Supplied passage:
● ● ●

Thursday, August 11, 2005

The Renewing of Socialism by John Bellamy Foster

Articles in Monthly Review often end by invoking the socialist
alternative to capitalism. Readers in recent years have frequently
asked us what this means. Didn't socialism die in the twentieth
century? Wasn't it defeated by capitalism? More practically: if
socialism is still being advocated what kind of socialism is it? Are
we being utopian in the sense of advancing a pleasant but impossible
dream?

Such questions deserve answers, however tentative. That we have
largely neglected to provide them up until now has been due more to
our sense of history than anything else. After the fall of the Berlin
Wall in 1989 and the collapse of the Soviet Union two years later it
was difficult to address the question of socialism for at least two
reasons: (1) its almost complete identification in the popular mind
with the fallen Soviet system; and (2) the triumphalist vision of
capitalism that was paraded at the time. Since these beliefs were
more a product of prevailing ideology than reality, we concluded that
history would soon begin to dissolve them and the question of
socialism would again come to the fore. A wide and open dialogue on
the future of socialism could then begin anew. That time we are
convinced is now upon us. Moreover, the danger to the world of not
countering the mantra that "there is no alternative" to capitalism is
now too great, given persistent problems of economic stagnation, the
growth of empire and war, and the threat of ecological collapse.

● ● ●

Task item A: Count the lines in the rows that contain the string "your". Reply with the number alone.
The passage on socialism and the rows that follow come from unrelated sources.

● ● ●

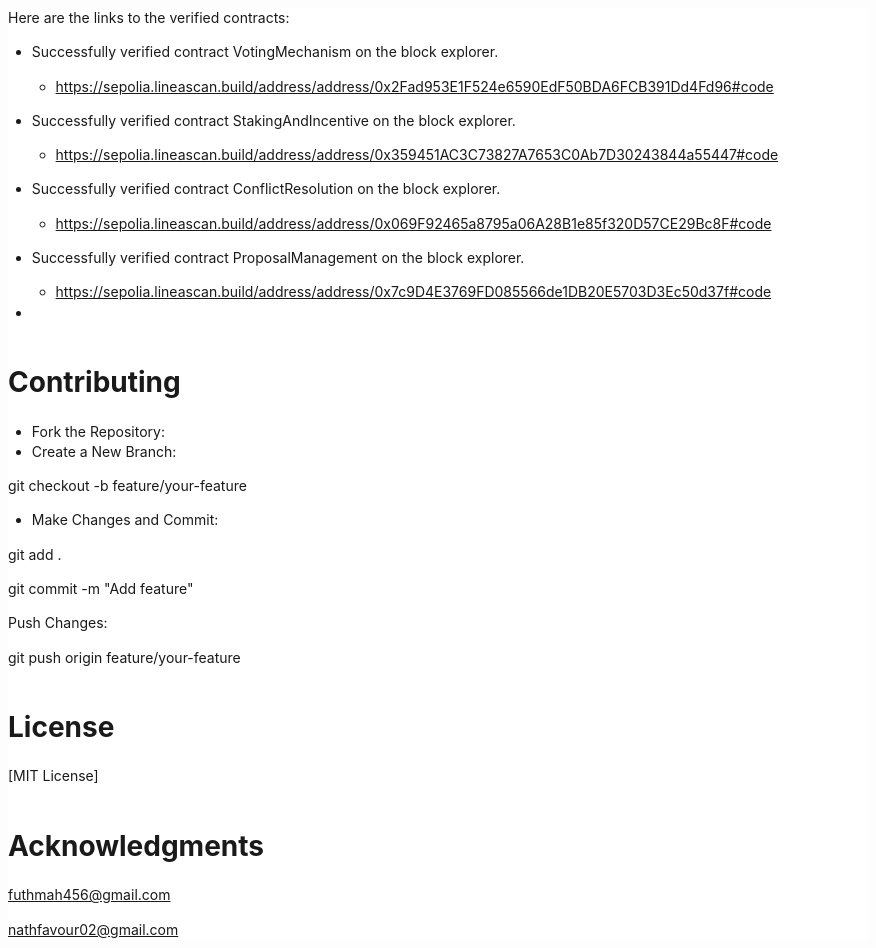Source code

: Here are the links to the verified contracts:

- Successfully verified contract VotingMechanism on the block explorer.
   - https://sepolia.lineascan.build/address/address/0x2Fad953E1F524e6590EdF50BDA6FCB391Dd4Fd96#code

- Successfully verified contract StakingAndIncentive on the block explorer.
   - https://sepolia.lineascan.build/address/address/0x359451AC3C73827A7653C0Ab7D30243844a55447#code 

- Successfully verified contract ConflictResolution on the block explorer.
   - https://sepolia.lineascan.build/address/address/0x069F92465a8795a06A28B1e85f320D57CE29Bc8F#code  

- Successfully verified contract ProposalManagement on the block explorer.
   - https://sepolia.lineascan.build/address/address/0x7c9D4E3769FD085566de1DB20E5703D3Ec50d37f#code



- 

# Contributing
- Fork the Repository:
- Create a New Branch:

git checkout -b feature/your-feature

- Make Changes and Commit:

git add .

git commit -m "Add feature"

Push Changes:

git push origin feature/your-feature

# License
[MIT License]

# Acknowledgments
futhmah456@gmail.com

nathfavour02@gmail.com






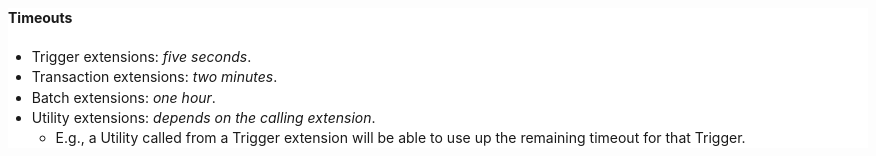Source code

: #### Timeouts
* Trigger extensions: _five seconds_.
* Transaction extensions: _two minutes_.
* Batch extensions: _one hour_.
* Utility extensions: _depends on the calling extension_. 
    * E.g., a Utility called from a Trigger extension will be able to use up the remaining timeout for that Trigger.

● ● ●

Task item B: Reproduce the entire passage on socialism word for word.

Task result A: 2

Task result B:
Thursday, August 11, 2005

The Renewing of Socialism by John Bellamy Foster

Articles in Monthly Review often end by invoking the socialist
alternative to capitalism. Readers in recent years have frequently
asked us what this means. Didn't socialism die in the twentieth
century? Wasn't it defeated by capitalism? More practically: if
socialism is still being advocated what kind of socialism is it? Are
we being utopian in the sense of advancing a pleasant but impossible
dream?

Such questions deserve answers, however tentative. That we have
largely neglected to provide them up until now has been due more to
our sense of history than anything else. After the fall of the Berlin
Wall in 1989 and the collapse of the Soviet Union two years later it
was difficult to address the question of socialism for at least two
reasons: (1) its almost complete identification in the popular mind
with the fallen Soviet system; and (2) the triumphalist vision of
capitalism that was paraded at the time. Since these beliefs were
more a product of prevailing ideology than reality, we concluded that
history would soon begin to dissolve them and the question of
socialism would again come to the fore. A wide and open dialogue on
the future of socialism could then begin anew. That time we are
convinced is now upon us. Moreover, the danger to the world of not
countering the mantra that "there is no alternative" to capitalism is
now too great, given persistent problems of economic stagnation, the
growth of empire and war, and the threat of ecological collapse.